By Thomson Reuters Apr 16, 2026 | 6:49 PM

By Libby George

WASHINGTON, April 16 (Reuters) – The International Monetary Fund and the World Bank said on Thursday they had resumed dealings with Venezuela, which had been paused since 2019.

The move paves the way ​for a full IMF assessment of Venezuela’s economy for the ‌first time in some 20 years and could eventually unlock billions of dollars in funding via frozen special drawing rights.

IMF Managing Director Kristalina Georgieva said in a statement that the Fund, guided by the views of a majority of its members, was now dealing ‌with ​Venezuela’s government under the administration of the South ⁠American nation’s interim President Delcy ⁠Rodriguez.

The World Bank Group also issued a statement announcing it was resuming dealings with Venezuela’s government under Rodriguez.

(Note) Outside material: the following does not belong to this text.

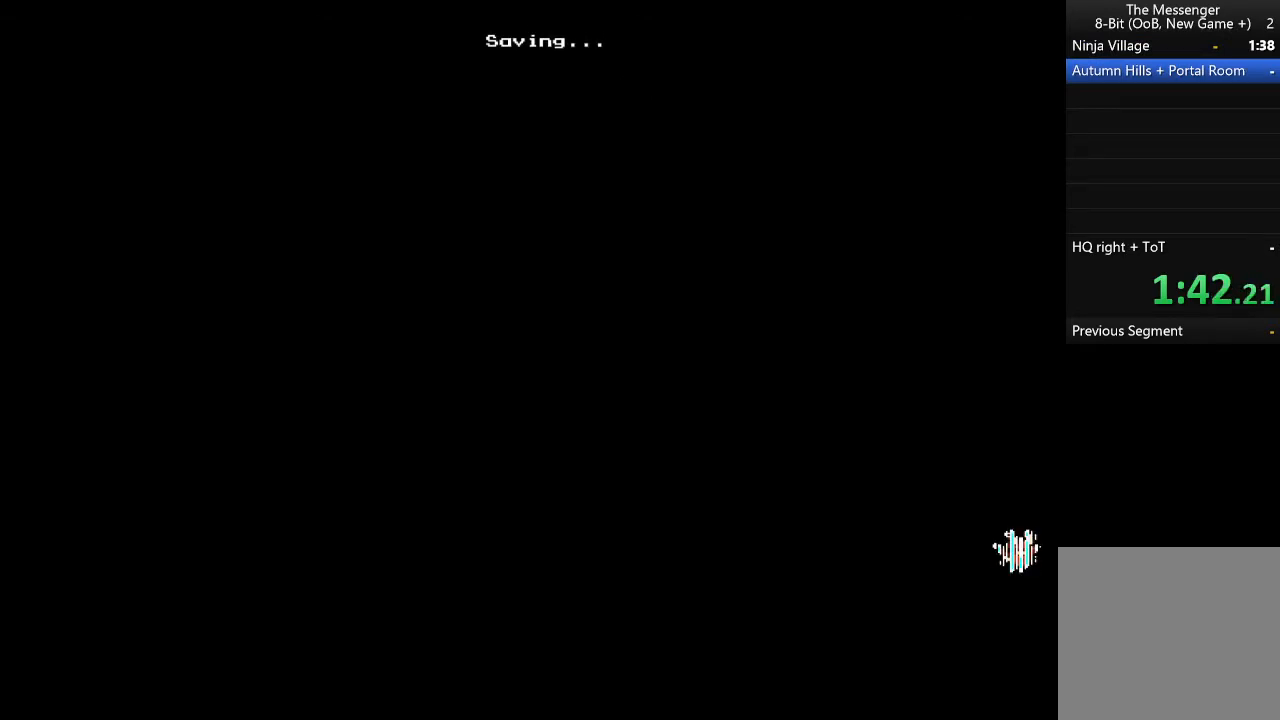
{"buttons": [], "left_stick": "right", "events": []}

Its last loan, the statement said, was in 2005.

The resumption of a formal relationship comes after U.S. President ​Donald Trump’s administration in January ousted President Nicolas Maduro in a raid on Caracas. Since then, Washington has been working with Rodriguez and is ⁠looking to expand the U.S. presence in ⁠Venezuela’s oil and mining sectors.

“This is a very important step ​for the Venezuelan economy,” Rodriguez said in a televised address, thanking Trump and ​U.S. Secretary of State Marco Rubio, as well as others, for ‌their help in normalizing the relationship with the IMF.

DEBT RESTRUCTURING AND SHORT-TERM FUNDING HOPES

JPMorgan has estimated that Venezuela’s special drawing rights, assets that are available to countries with engagement with the IMF, are worth $5 billion.

Investors have bet big ⁠on Venezuela’s bonds in hopes that the change in government can enable a debt restructuring. Analysts estimate that Venezuela has about $60 billion of defaulted bonds outstanding, but ⁠total external debt is ‌pegged at roughly $150 billion to $170 billion.

The IMF last month ⁠said it was beginning to re-engage with Venezuela, starting by ​collecting ‌basic data and assessing the economy after years of ​gaps. But ⁠a full sovereign restructuring is typically underpinned by a new IMF lending program – and the data that comes with it regarding what level of debt is sustainable for a country.